Gather, from the listing beneath this task, every line holding the string "health".
━━━━
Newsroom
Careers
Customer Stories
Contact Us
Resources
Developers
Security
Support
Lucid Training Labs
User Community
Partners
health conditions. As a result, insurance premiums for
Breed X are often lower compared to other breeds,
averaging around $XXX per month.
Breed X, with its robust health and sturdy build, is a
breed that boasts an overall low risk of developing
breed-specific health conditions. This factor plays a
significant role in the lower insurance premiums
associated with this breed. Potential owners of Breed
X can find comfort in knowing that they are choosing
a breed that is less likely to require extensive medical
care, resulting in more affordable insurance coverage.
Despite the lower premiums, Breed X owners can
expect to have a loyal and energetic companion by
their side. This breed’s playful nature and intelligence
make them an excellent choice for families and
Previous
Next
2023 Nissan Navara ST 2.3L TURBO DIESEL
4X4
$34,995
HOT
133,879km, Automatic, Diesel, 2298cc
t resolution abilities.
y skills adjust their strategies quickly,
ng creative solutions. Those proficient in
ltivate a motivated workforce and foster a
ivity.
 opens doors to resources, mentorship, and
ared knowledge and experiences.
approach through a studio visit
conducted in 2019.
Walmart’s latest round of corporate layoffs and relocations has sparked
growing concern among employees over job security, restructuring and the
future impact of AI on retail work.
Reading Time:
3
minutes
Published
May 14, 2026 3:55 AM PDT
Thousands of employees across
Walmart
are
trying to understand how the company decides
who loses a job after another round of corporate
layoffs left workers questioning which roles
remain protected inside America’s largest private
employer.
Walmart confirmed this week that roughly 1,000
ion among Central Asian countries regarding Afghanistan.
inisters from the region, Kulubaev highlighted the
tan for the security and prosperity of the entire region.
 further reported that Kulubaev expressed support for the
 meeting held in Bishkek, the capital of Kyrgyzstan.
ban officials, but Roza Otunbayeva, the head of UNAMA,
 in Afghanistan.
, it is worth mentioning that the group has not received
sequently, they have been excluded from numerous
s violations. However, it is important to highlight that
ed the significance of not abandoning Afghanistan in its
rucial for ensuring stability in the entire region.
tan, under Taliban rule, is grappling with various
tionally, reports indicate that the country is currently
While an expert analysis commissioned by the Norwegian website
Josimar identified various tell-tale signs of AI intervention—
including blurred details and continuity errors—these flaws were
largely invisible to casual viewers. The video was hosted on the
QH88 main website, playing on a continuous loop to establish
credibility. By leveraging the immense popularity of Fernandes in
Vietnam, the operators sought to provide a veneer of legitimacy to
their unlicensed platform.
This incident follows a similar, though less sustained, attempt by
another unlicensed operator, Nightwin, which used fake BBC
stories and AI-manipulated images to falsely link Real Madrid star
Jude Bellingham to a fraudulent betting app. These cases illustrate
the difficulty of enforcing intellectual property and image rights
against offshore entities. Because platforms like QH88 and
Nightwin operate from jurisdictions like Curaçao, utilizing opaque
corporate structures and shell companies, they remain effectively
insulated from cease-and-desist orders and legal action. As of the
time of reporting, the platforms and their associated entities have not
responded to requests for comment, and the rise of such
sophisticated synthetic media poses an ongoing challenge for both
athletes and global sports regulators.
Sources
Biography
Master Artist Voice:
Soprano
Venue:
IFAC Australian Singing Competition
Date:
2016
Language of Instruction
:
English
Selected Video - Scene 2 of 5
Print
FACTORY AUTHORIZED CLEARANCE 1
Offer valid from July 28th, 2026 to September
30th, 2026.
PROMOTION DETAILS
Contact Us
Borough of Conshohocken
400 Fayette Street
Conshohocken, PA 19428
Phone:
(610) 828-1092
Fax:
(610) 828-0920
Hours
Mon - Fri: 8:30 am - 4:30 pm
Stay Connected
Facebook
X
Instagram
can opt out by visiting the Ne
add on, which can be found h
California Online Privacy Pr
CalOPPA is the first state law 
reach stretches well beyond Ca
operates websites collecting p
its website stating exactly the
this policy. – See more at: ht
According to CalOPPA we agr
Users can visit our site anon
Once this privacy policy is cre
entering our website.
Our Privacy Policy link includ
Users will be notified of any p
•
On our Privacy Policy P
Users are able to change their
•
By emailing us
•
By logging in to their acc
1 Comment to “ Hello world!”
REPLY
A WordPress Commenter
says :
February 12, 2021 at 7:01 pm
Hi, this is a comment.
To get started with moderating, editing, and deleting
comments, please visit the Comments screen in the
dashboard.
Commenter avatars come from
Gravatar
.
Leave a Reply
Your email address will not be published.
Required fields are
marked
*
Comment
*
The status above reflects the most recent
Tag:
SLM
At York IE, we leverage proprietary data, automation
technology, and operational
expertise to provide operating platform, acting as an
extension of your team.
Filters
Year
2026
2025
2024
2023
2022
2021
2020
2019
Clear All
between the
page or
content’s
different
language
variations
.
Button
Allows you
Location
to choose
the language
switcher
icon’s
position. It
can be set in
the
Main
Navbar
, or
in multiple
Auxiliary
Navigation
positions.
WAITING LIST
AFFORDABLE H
━━━━
## Answer for this exercise
health conditions. As a result, insurance premiums for
Breed X, with its robust health and sturdy build, is a
breed-specific health conditions. This factor plays a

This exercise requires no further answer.